**Work to complete**
The listing below holds a line with "Open Blockchain Whitepaper" and a line with "Blockchain is a". Reproduce those two lines exactly, plus everything between them.

**Task inputs**

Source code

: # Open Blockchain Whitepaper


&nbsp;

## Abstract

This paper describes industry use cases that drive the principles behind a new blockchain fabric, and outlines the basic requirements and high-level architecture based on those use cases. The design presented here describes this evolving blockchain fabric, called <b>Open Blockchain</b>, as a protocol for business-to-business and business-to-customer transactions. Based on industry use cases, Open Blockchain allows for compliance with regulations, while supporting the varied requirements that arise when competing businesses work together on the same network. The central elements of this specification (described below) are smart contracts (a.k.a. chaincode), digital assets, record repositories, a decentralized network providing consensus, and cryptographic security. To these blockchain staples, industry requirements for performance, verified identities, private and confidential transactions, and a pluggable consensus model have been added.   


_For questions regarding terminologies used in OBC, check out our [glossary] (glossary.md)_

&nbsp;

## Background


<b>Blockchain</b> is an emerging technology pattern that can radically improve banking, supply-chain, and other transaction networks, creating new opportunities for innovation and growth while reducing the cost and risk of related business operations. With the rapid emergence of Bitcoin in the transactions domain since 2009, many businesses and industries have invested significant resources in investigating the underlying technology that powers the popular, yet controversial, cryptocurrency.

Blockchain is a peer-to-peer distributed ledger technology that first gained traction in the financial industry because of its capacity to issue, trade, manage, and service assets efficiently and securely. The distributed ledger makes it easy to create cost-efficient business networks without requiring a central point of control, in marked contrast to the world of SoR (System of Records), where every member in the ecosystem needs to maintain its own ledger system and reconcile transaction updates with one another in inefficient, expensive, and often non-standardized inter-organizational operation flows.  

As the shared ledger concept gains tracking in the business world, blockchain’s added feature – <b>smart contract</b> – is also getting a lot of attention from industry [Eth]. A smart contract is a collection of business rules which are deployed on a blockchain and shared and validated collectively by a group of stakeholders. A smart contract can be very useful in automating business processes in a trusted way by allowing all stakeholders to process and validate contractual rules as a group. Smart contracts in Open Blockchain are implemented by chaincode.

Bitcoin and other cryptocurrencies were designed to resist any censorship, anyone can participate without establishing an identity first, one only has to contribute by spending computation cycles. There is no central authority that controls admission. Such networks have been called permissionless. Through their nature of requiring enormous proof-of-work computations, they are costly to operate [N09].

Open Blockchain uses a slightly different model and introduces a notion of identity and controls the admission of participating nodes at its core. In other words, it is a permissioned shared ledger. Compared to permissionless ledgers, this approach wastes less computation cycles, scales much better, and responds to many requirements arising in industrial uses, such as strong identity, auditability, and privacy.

**Result for this exercise**
: # Open Blockchain Whitepaper


&nbsp;

## Abstract

This paper describes industry use cases that drive the principles behind a new blockchain fabric, and outlines the basic requirements and high-level architecture based on those use cases. The design presented here describes this evolving blockchain fabric, called <b>Open Blockchain</b>, as a protocol for business-to-business and business-to-customer transactions. Based on industry use cases, Open Blockchain allows for compliance with regulations, while supporting the varied requirements that arise when competing businesses work together on the same network. The central elements of this specification (described below) are smart contracts (a.k.a. chaincode), digital assets, record repositories, a decentralized network providing consensus, and cryptographic security. To these blockchain staples, industry requirements for performance, verified identities, private and confidential transactions, and a pluggable consensus model have been added.   


_For questions regarding terminologies used in OBC, check out our [glossary] (glossary.md)_

&nbsp;

## Background


<b>Blockchain</b> is an emerging technology pattern that can radically improve banking, supply-chain, and other transaction networks, creating new opportunities for innovation and growth while reducing the cost and risk of related business operations. With the rapid emergence of Bitcoin in the transactions domain since 2009, many businesses and industries have invested significant resources in investigating the underlying technology that powers the popular, yet controversial, cryptocurrency.

Blockchain is a peer-to-peer distributed ledger technology that first gained traction in the financial industry because of its capacity to issue, trade, manage, and service assets efficiently and securely. The distributed ledger makes it easy to create cost-efficient business networks without requiring a central point of control, in marked contrast to the world of SoR (System of Records), where every member in the ecosystem needs to maintain its own ledger system and reconcile transaction updates with one another in inefficient, expensive, and often non-standardized inter-organizational operation flows.  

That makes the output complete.